This paper first reviews laboratory and field investigations of top-of-line corrosion. A particular oxygen contaminated, wet gathering pipeline is described which experienced severe corrosion in the vapor zone. Pigging could not be accomplished, therefore a corrosion inhibitor with oxygen tolerance and vapor space capability was applied. Corrosion in the line was subsequently monitored with coupons, ultrasonic thickness measurements and periodic visual inspection. Corrosion inhibitor was detected in gas samples pulled from the line. All indicators pointed to adequate corrosion control in this pipeline even though operated in the same regime as before.

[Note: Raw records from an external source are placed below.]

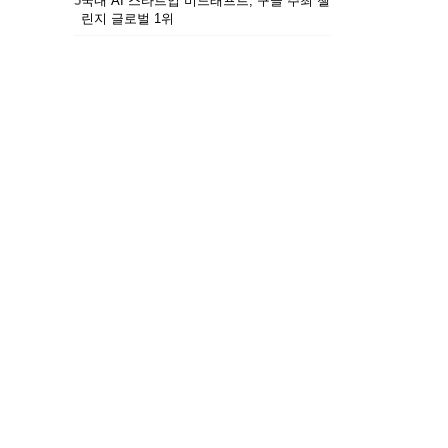
5
국내 AI 스타트업 비드래프트, 구글 주최 챌
린지 글로벌 1위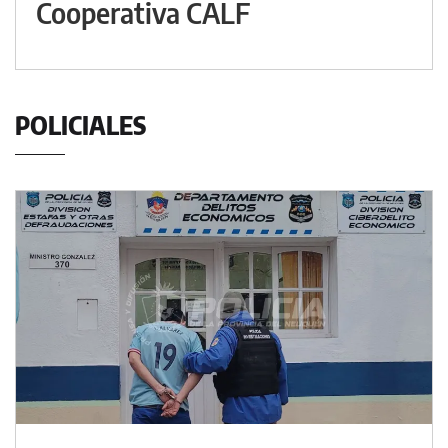
Cooperativa CALF
POLICIALES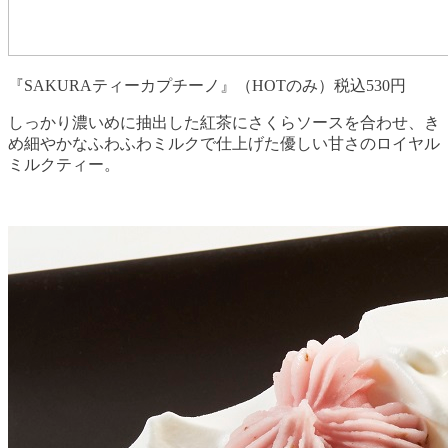
『SAKURAティーカプチーノ』（HOTのみ）税込530円
しっかり濃いめに抽出した紅茶にさくらソースを合わせ、き
め細やかなふわふわミルクで仕上げた優しい甘さのロイヤル
ミルクティー。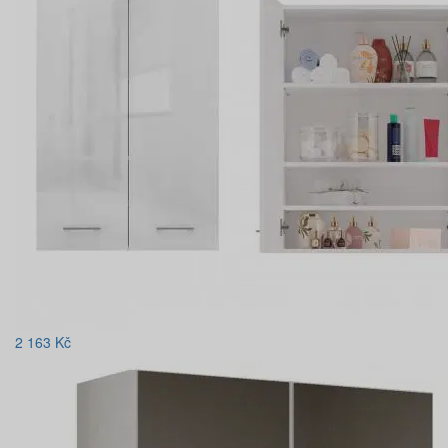
2 163
Kč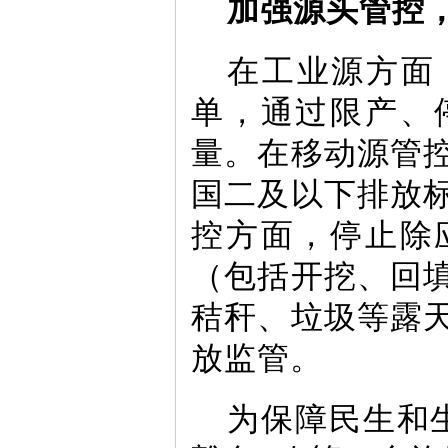
加强源头管控
在工业源方面
单，通过限产、
量。在移动源管
国二及以下排放
控方面，停止除
（包括开挖、回
秸秆、垃圾等露
放监管。
为保障民生和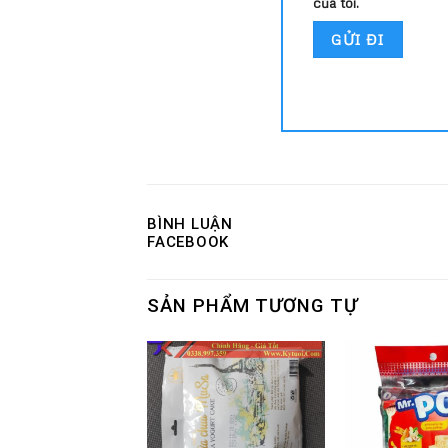
của tôi.
BÌNH LUẬN
FACEBOOK
SẢN PHẨM TƯƠNG TỰ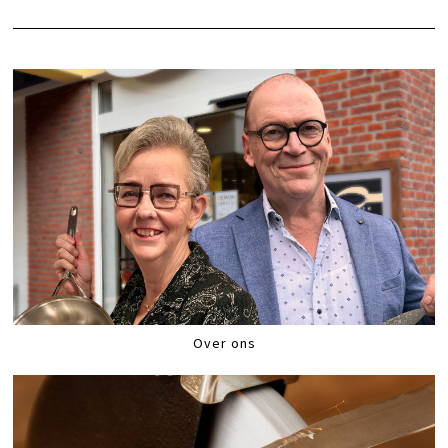
Over ons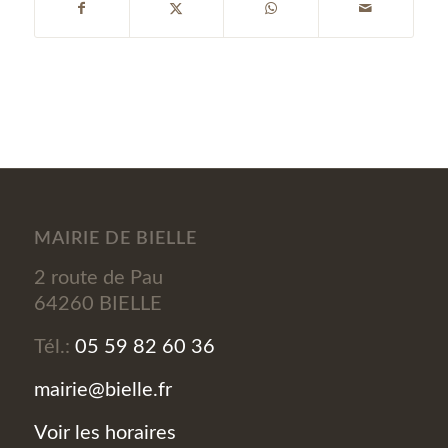
MAIRIE DE BIELLE
2 route de Pau
64260 BIELLE
Tél.:
05 59 82 60 36
mairie@bielle.fr
Voir les horaires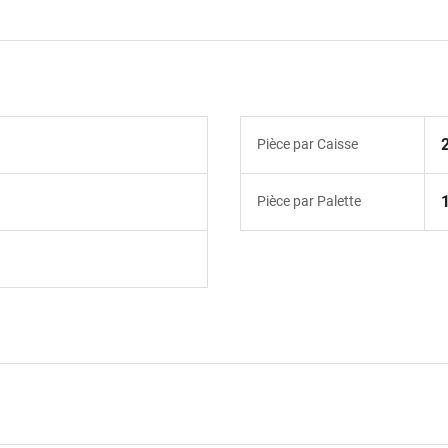
Pièce par Caisse
Pièce par Palette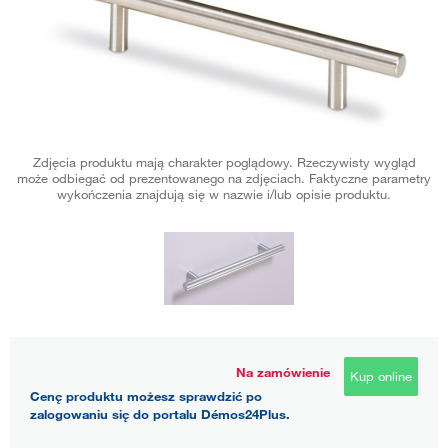
Zdjęcia produktu mają charakter poglądowy. Rzeczywisty wygląd
może odbiegać od prezentowanego na zdjęciach. Faktyczne parametry
wykończenia znajdują się w nazwie i/lub opisie produktu.
Na zamówienie
Kup online
Cenę produktu możesz sprawdzić po
zalogowaniu się do portalu Démos24Plus.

The subject of top of line corrosion damage in wet gas gathering pipelines has received attention for several years. Some of the facets of the problem seem to be condensing conditions1, acid gas presence 2,3, methanol, 4 presence of volatile organic acids1,5 and oxygen contamination 3,4. The pipeline in this study contained all of these factors. Wet, sour gas gathering pipelines are usually treated with corrosion inhibitor both by continuous treatment for control in bulk water and by batches ahead of pigs for control in the upper quadrants.6,7. Many pipelines which have been in service for several years have no provision for pigging. For these cases, corrosion inhibitors which access the vapor space have been developed. 3,8 The pipeline in this study conducted an average of 30 mmscfd (850,000 m3d) containing 1.3% CO 2 and 0.5% H2S through a 12 inch (305mm) line 10 miles(16km) long constructed of API 5L x 52 steel. Pressure averaged 720 psi (4.96 mPa). A portion of the line was periodically treated with methanol, so oxygen and methanol were both a concern since the solubility of oxygen in methanol is several times that in water. 4,9. All of the gas sources in the area contained volatile organic acids, so this factor was likely superimposed on the rest. 10,11 In most gas pipelines, the most severe corrosion occurs at the bottom of the line. In cases where flow regimes or dewing conditions place water in the upper gradients, this condition must be addressed. The presence of oxygen always makes corrosion control more difficult. 12,13
Most top of line corrosion in this gathering system had been experienced a few hundred feet downstream from compress or stations, probably because these locations experienced the most severe dewing conditions. Therefore, corrosion monitoring was concentrated in this area. Monitoring was by direct measurement, flush coupons mounted at top/sides/bottom of the line in a spool piece and periodic ultrasonic thickness measurements in the spool piece. Corrosion inhibitors were added at the basic injection rate of 1 pint per mmscfd (0.5L per 28,300m3 ) per day. Because the corrosion inhibitor should account for steel area, not just gas rate, the amount was adjusted for pipe size and length to 1 quart per mmscfd (1L per 28,300m3) per day. A few weeks after application of the new inhibitor, dry gas samples were taken from the line. These samples were analyzed by a derivitization gas chromatography procedure.